Since March, due to the guidelines regarding Covid-19 the clinic has been closed. It has been a strange time, and I found myself going from having a busy schedule where I was out of the house six days a week to being in the house all day, EVERY day! Culture shock would be an understatement. In the immediate aftermath of, ‘Lockdown,’ my mind went into overdrive, and the levels of my stress just increased – the same for everyone! Along with the world, I found myself in a limbo of stressing about work, worrying about my health, my family’s health, struggling to adapt to not being able to go where I please, when I please. How was I going to cope?!
I had to switch off!
Switching off is a hard thing to do. I never realised that taking the time to do nothing can be hard to adjust to. Or even taking the time to re-evaluate immediate priorities and think to myself, ‘What should I be focussing on?’ My new lockdown life consists of spending time at home, doing some housework (to a poor standard), spending more time with my little girl and my other half and having time to concentrate on doing things other than work (and to my other half’s disdain, still not doing them! 😐 )!

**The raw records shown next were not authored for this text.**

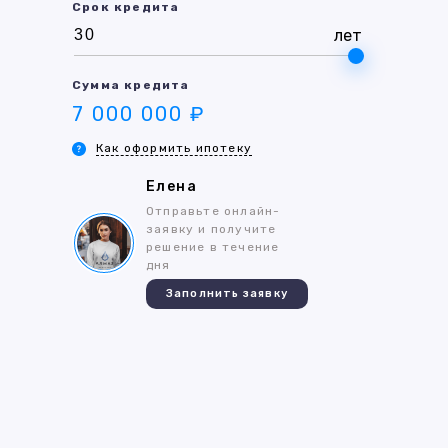
Срок кредита
лет
Сумма кредита
7 000 000 ₽
Как оформить ипотеку
Елена
Отправьте онлайн-
заявку и получите
решение в течение
дня
Заполнить заявку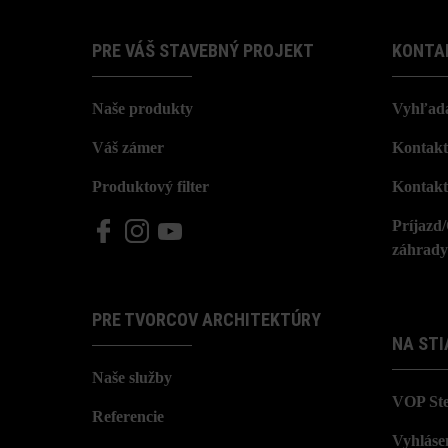
PRE VÁŠ STAVEBNÝ PROJEKT
KONTA
Naše produkty
Vyhľada
Váš zámer
Kontakt
Produktový filter
Kontakt
Príjazd
záhrady
PRE TVORCOV ARCHITEKTÚRY
NA STI
Naše služby
VOP St
Referencie
Vyhláse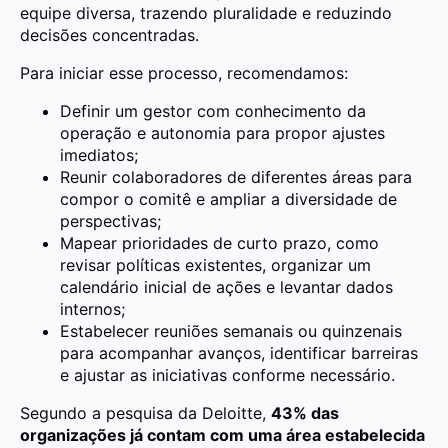
equipe diversa, trazendo pluralidade e reduzindo
decisões concentradas.
Para iniciar esse processo, recomendamos:
Definir um gestor com conhecimento da
operação e autonomia para propor ajustes
imediatos;
Reunir colaboradores de diferentes áreas para
compor o comitê e ampliar a diversidade de
perspectivas;
Mapear prioridades de curto prazo, como
revisar políticas existentes, organizar um
calendário inicial de ações e levantar dados
internos;
Estabelecer reuniões semanais ou quinzenais
para acompanhar avanços, identificar barreiras
e ajustar as iniciativas conforme necessário.
Segundo a pesquisa da Deloitte,
43% das
organizações já contam com uma área estabelecida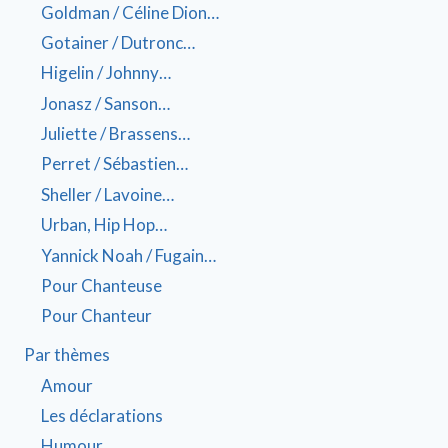
Goldman / Céline Dion…
Gotainer / Dutronc…
Higelin / Johnny…
Jonasz / Sanson…
Juliette / Brassens…
Perret / Sébastien…
Sheller / Lavoine…
Urban, Hip Hop…
Yannick Noah / Fugain…
Pour Chanteuse
Pour Chanteur
Par thèmes
Amour
Les déclarations
Humour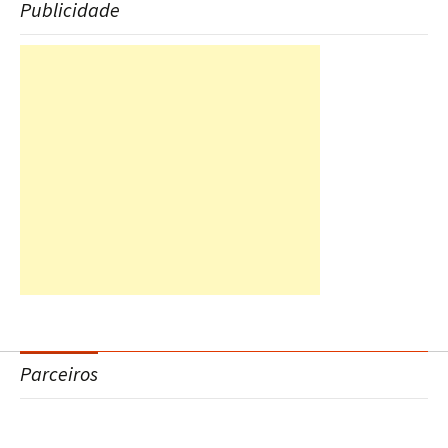
Publicidade
Parceiros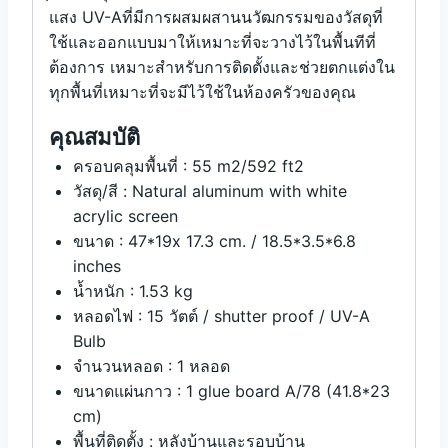
แสง UV-Aที่มีการผสมผสานนวัฒกรรมของวัสดุที่
ใช้และออกแบบมาให้เหมาะที่จะวางไว้ในพื้นทีที่
ต้องการ เหมาะสำหรับการติดตั้งและช่วยตกแต่งใน
ทุกพื้นที่เหมาะที่จะมีไว้ใช้ในห้องครัวของคุณ
คุณสมบัติ
ครอบคลุมพื้นที่ : 55 m2/592 ft2
วัสดุ/สี : Natural aluminum with white
acrylic screen
ขนาด : 47*19x 17.3 cm. / 18.5*3.5*6.8
inches
น้ำหนัก : 1.53 kg
หลอดไฟ : 15 วัตต์ / shutter proof / UV-A
Bulb
จำนวนหลอด : 1 หลอด
ขนาดแผ่นกาว : 1 glue board A/78 (41.8*23
cm)
พื้นที่ติดตั้ง : หลังบ้านและรอบบ้าน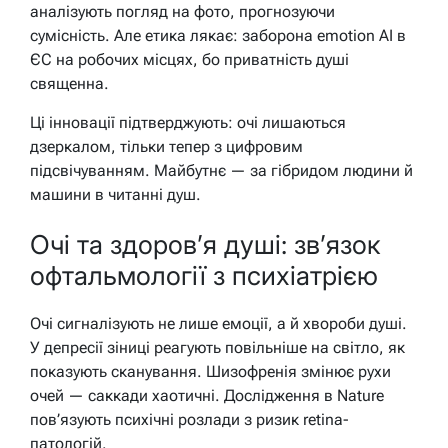
аналізують погляд на фото, прогнозуючи
сумісність. Але етика лякає: заборона emotion AI в
ЄС на робочих місцях, бо приватність душі
священна.
Ці інновації підтверджують: очі лишаються
дзеркалом, тільки тепер з цифровим
підсвічуванням. Майбутнє — за гібридом людини й
машини в читанні душ.
Очі та здоров’я душі: зв’язок
офтальмології з психіатрією
Очі сигналізують не лише емоції, а й хвороби душі.
У депресії зіниці реагують повільніше на світло, як
показують сканування. Шизофренія змінює рухи
очей — саккади хаотичні. Дослідження в Nature
пов’язують психічні розлади з ризик retina-
патологій.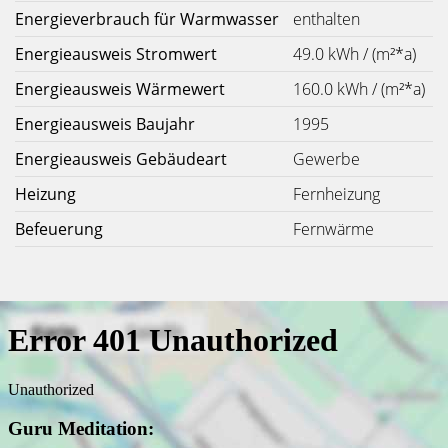
Energieverbrauch für Warmwasser
enthalten
Energieausweis Stromwert
49.0 kWh / (m²*a)
Energieausweis Wärmewert
160.0 kWh / (m²*a)
Energieausweis Baujahr
1995
Energieausweis Gebäudeart
Gewerbe
Heizung
Fernheizung
Befeuerung
Fernwärme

These things that I previously neglected like my own fitness, thinking about my general health, giving myself a break and looking after my family and the home are/were now more of a priority. Somehow, adapting to this lifestyle, has been a very difficult experience. I’ve found that I had to learn being at home. I’m learning to be more present with my little girl and my other half. I’m learning how to live in this new way, where work is not the be all and end all.
To help achieve this, I started to exercise again. Exercising with my little girl and other half, something that I had never really done before and has been fun.

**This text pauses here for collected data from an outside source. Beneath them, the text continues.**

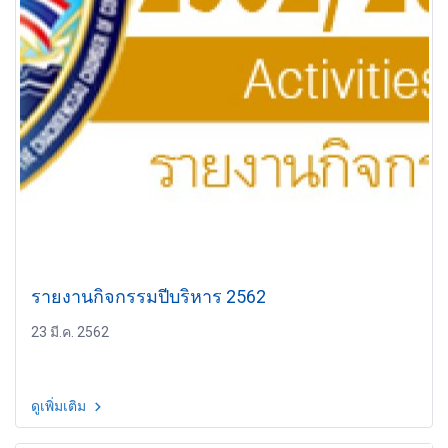
รายงานกิจกรรมปีบริหาร 2562
23 มี.ค. 2562
ดูเพิ่มเติม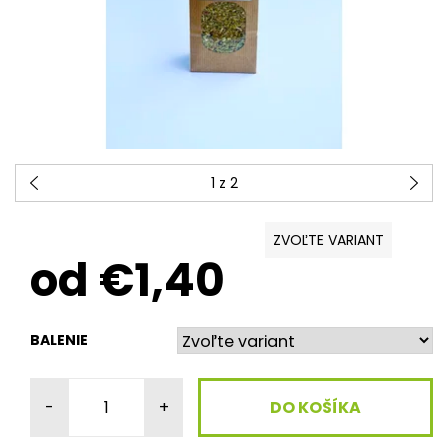
1
z 2
ZVOĽTE VARIANT
od €1,40
BALENIE
-
+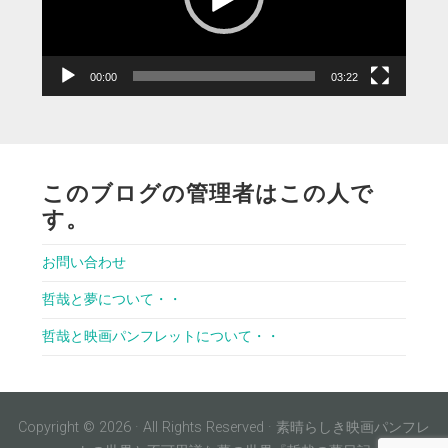
ヤ
ー
00:00
03:22
このブログの管理者はこの人で
す。
お問い合わせ
哲哉と夢について・・
哲哉と映画パンフレットについて・・
Copyright © 2026 · All Rights Reserved · 素晴らしき映画パンフレ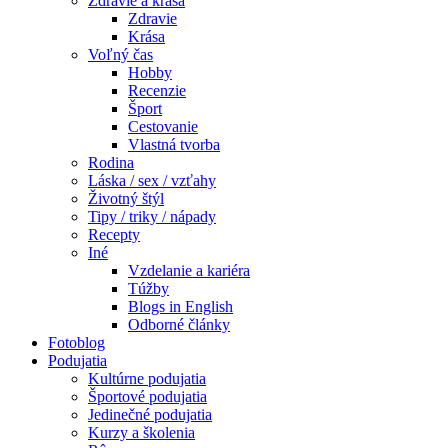
Zdravie a krása
Zdravie
Krása
Voľný čas
Hobby
Recenzie
Šport
Cestovanie
Vlastná tvorba
Rodina
Láska / sex / vzťahy
Životný štýl
Tipy / triky / nápady
Recepty
Iné
Vzdelanie a kariéra
Túžby
Blogs in English
Odborné články
Fotoblog
Podujatia
Kultúrne podujatia
Športové podujatia
Jedinečné podujatia
Kurzy a školenia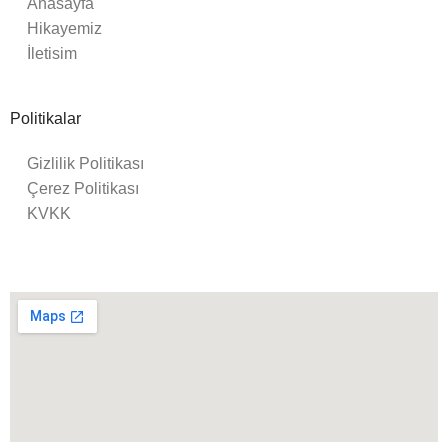
Anasayfa
Hikayemiz
İletisim
Politikalar
Gizlilik Politikası
Çerez Politikası
KVKK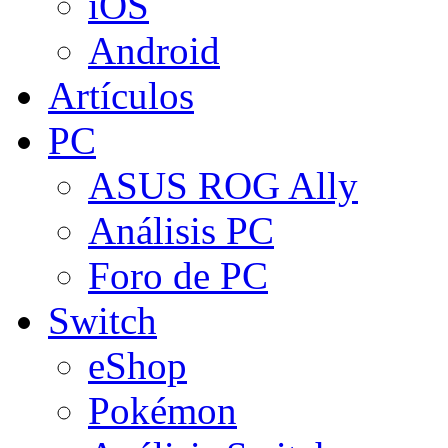
iOS
Android
Artículos
PC
ASUS ROG Ally
Análisis PC
Foro de PC
Switch
eShop
Pokémon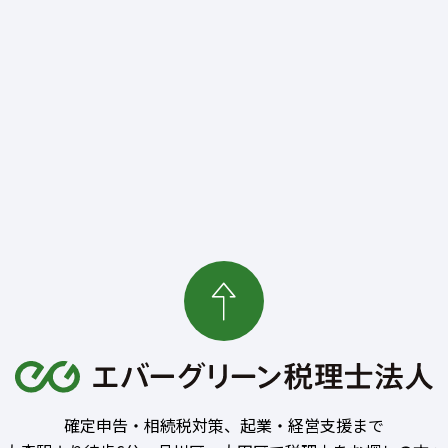
確定申告・相続税対策、起業・経営支援まで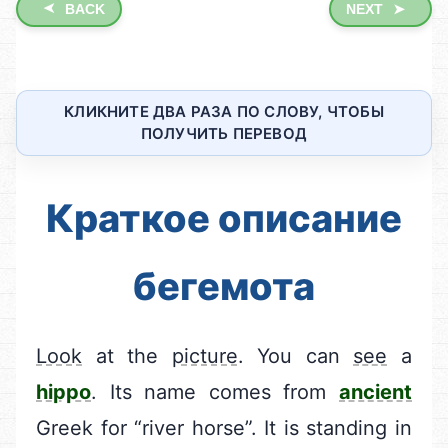
➤
BACK
NEXT
➤
КЛИКНИТЕ ДВА РАЗА ПО СЛОВУ, ЧТОБЫ
ПОЛУЧИТЬ ПЕРЕВОД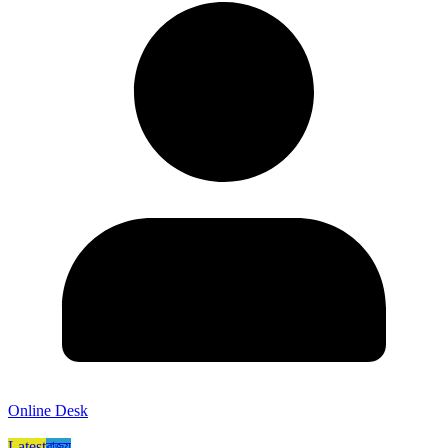
Online Desk
Latest
রাজ্য​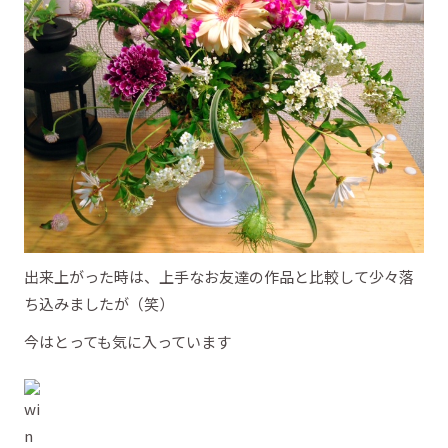
出来上がった時は、上手なお友達の作品と比較して少々落
ち込みましたが（笑）
今はとっても気に入っています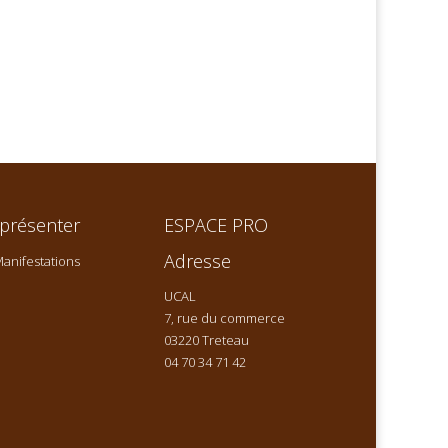
présenter
ESPACE PRO
Adresse
anifestations
UCAL
7, rue du commerce
03220 Treteau
04 70 34 71 42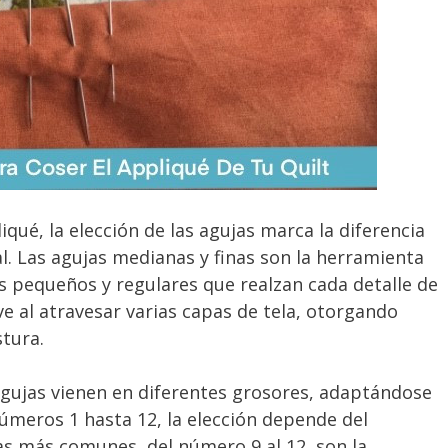
iqué, la elección de las agujas marca la diferencia
al. Las agujas medianas y finas son la herramienta
s pequeños y regulares que realzan cada detalle de
ave al atravesar varias capas de tela, otorgando
stura.
gujas vienen en diferentes grosores, adaptándose
números 1 hasta 12, la elección depende del
Las más comunes, del número 9 al 12, son la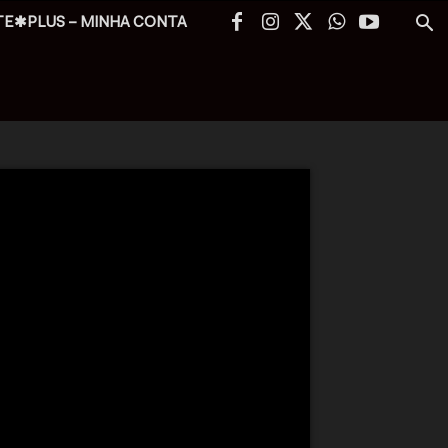
TE✱PLUS – MINHA CONTA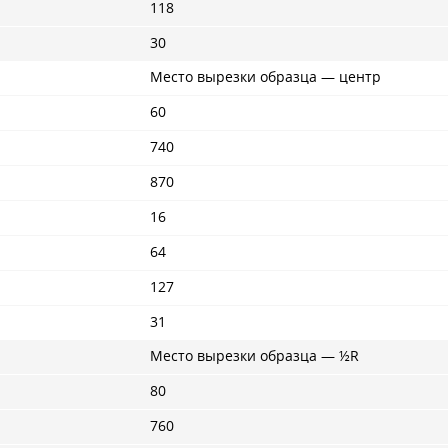
118
30
Место вырезки образца — центр
60
740
870
16
64
127
31
Место вырезки образца — ½R
80
760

Consistency is something that I’ve lacked over the past few years, and as a result I have not been as fit as I wanted. I’ve found that I have used the time to start running again and build in some simple HIIT sessions that I can do with my family. Lockdown has surprisingly allowed me to be more consistent!
I started to think more carefully about what I eat too. Whilst I was never terribly unhealthy with food choices, I will admit, I would always have massive portions…and snack – mainly on chocolate! I have made some small changes to portions and have curbed my chocolate addiction slightly – the result, I have hit a weight and shape that I haven’t hit since before my daughter was born, but more importantly, I feel better about it. I’ve not done a massive drastic diet to achieve it either, I have made small, manageable changes that suit my lifestyle.
I’ve started to go on hikes and explore places that I live close to, but always put off going to. There is an area close by – The Roaches, in the Staffordshire Moorlands and part of the Peak District which I have neglected. Socially distancing with a friend, we’ve had a few wanders and the views are stunning. Something about being away from the town/city, in the peace, is really therapeutic. There is also increasing research which is supporting the positive effects of being in nature, both mentally and physically.
I’ve found that doing a little bit of something each day, or a few times a week, if I have not been able to do it every day, has made quite a difference to me. I feel healthier and stronger than I have been for a long time, I feel less stressed and when I am working, I am more productive!
Digressing slightly, but not so much, one of the main facets of osteopathy is treating the whole person, so consider the mind as well as the body – and that is what I have done during lockdown. Lockdown, as annoying as it has been not working, has had quite a positive influence on my life, which will hopefully have a positive influence on the people around me. There’s been a lot of negativity toward the lockdown, covid-19 etc which I know I have felt too, but, for me personally there has also been a positive impact – although, I still have a whole load of jobs to complete from our home list…which I better start getting on with! 😀 When all this has come to its conclusion, whatever/whenever that may be, there will be plenty of positives to look back on.
Has this Covid-19/lockdown given you any positives? Even if in only a small way?